● **WHAT TO DO**
In your copy, include every line of the listing below exactly but none of the pictures.

Segment Start: DATA BELOW

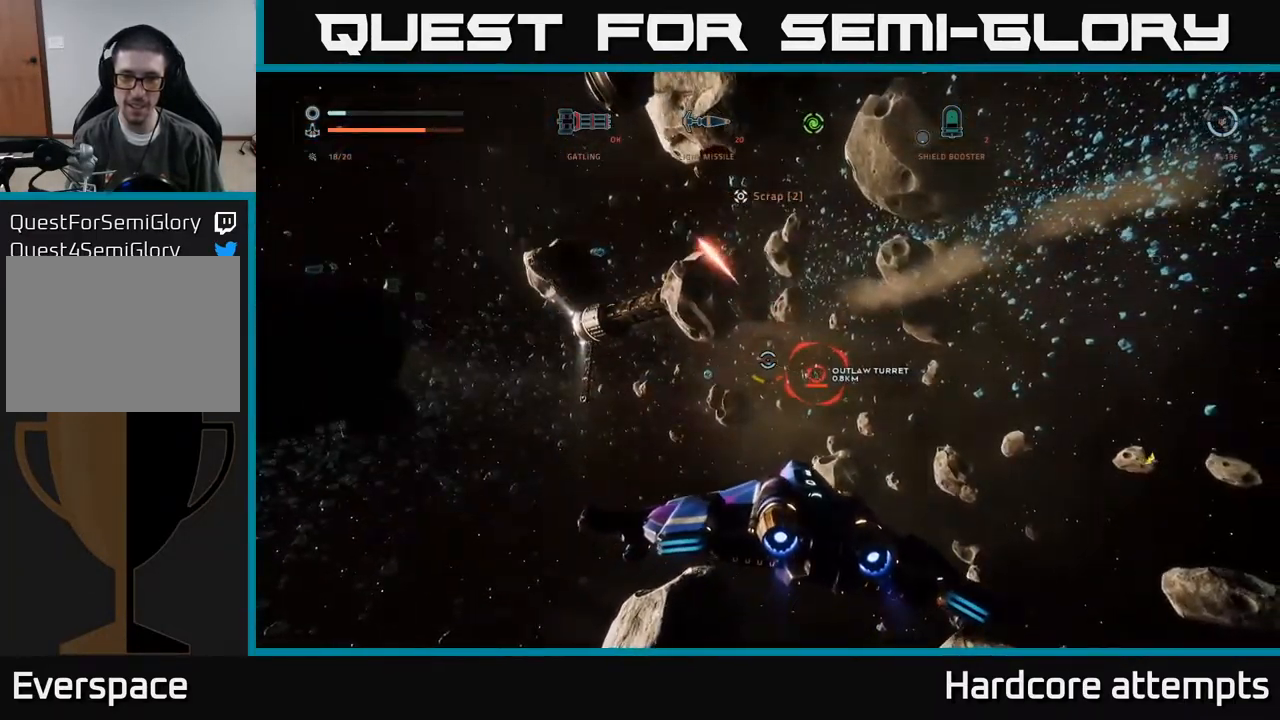
{"buttons": ["A", "R2"], "left_stick": "left", "right_stick": "center", "events": [[133, "R2", "down"], [250, "right_stick", "down"], [267, "left_stick", "up"], [333, "left_stick", "left"], [383, "right_stick", "center"]]}
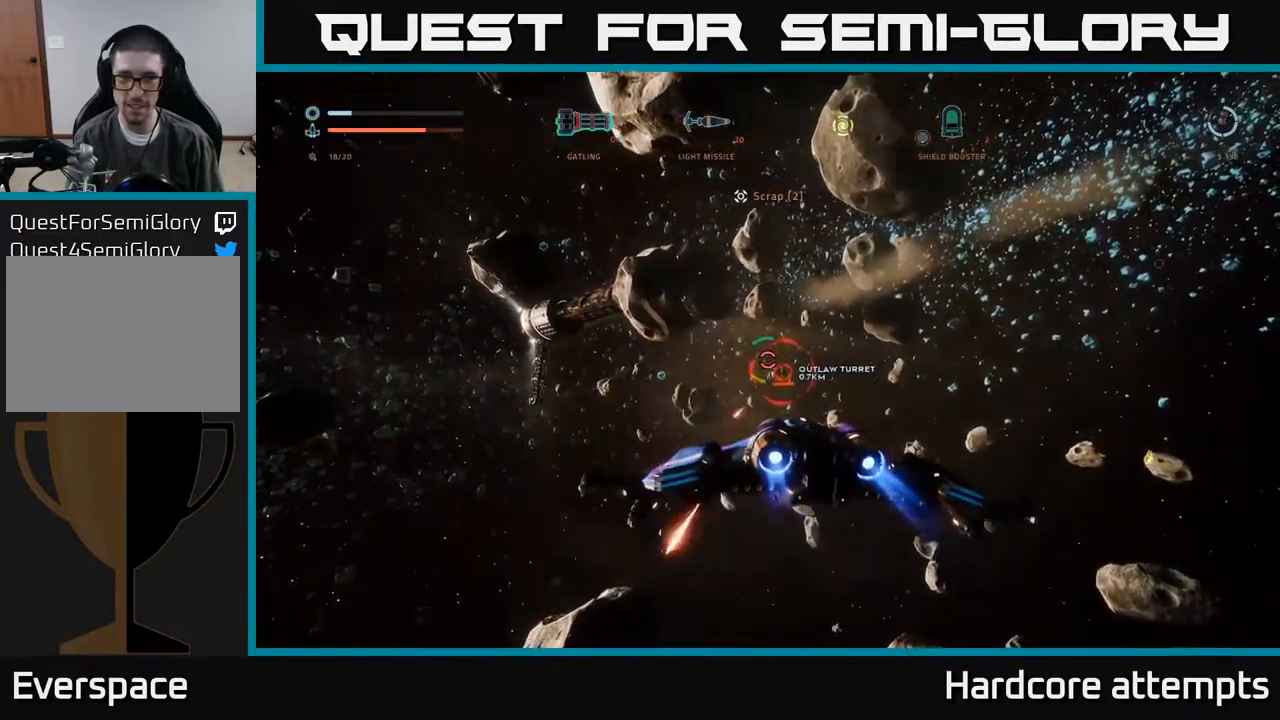
{"buttons": ["X", "R2"], "left_stick": "down-right", "right_stick": "center", "events": [[167, "A", "up"], [317, "X", "down"], [350, "right_stick", "down-right"], [400, "left_stick", "down-right"], [433, "right_stick", "center"]]}
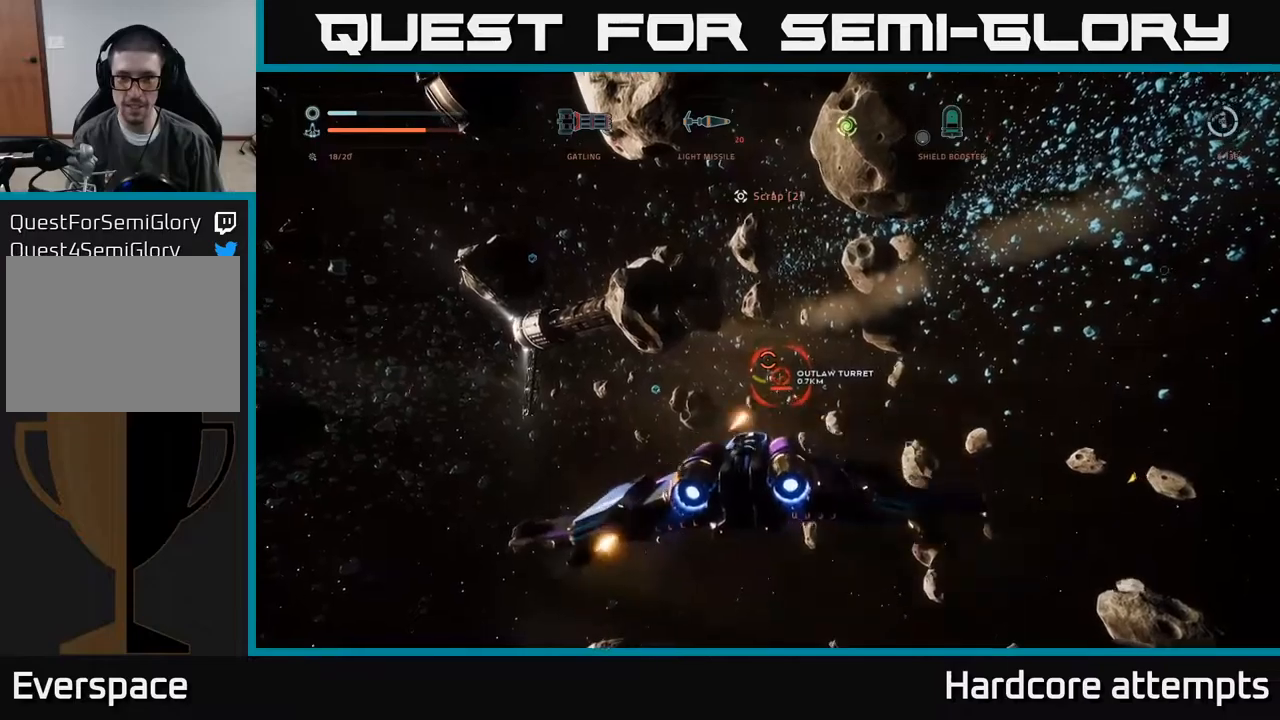
{"buttons": ["X", "L1", "R2"], "left_stick": "up-right", "right_stick": "center", "events": [[34, "left_stick", "right"], [117, "R2", "up"], [234, "left_stick", "up-right"], [300, "R2", "down"], [317, "L1", "down"]]}
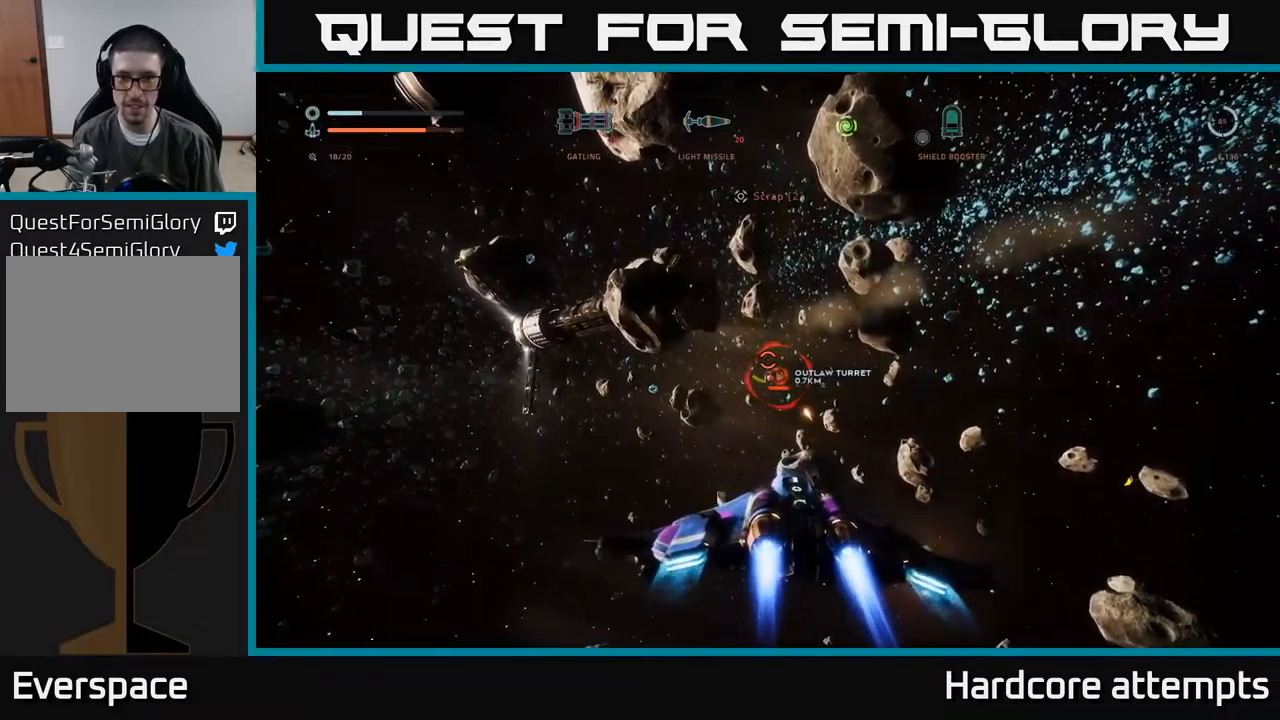
{"buttons": ["A", "R2"], "left_stick": "up", "right_stick": "center", "events": [[134, "X", "up"], [134, "left_stick", "up"], [267, "L1", "up"], [484, "A", "down"]]}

Segment End: DATA BELOW

● **WRITTEN SOLUTION**
{"buttons": ["A", "R2"], "left_stick": "left", "right_stick": "center", "events": [[133, "R2", "down"], [250, "right_stick", "down"], [267, "left_stick", "up"], [333, "left_stick", "left"], [383, "right_stick", "center"]]}
{"buttons": ["X", "R2"], "left_stick": "down-right", "right_stick": "center", "events": [[167, "A", "up"], [317, "X", "down"], [350, "right_stick", "down-right"], [400, "left_stick", "down-right"], [433, "right_stick", "center"]]}
{"buttons": ["X", "L1", "R2"], "left_stick": "up-right", "right_stick": "center", "events": [[34, "left_stick", "right"], [117, "R2", "up"], [234, "left_stick", "up-right"], [300, "R2", "down"], [317, "L1", "down"]]}
{"buttons": ["A", "R2"], "left_stick": "up", "right_stick": "center", "events": [[134, "X", "up"], [134, "left_stick", "up"], [267, "L1", "up"], [484, "A", "down"]]}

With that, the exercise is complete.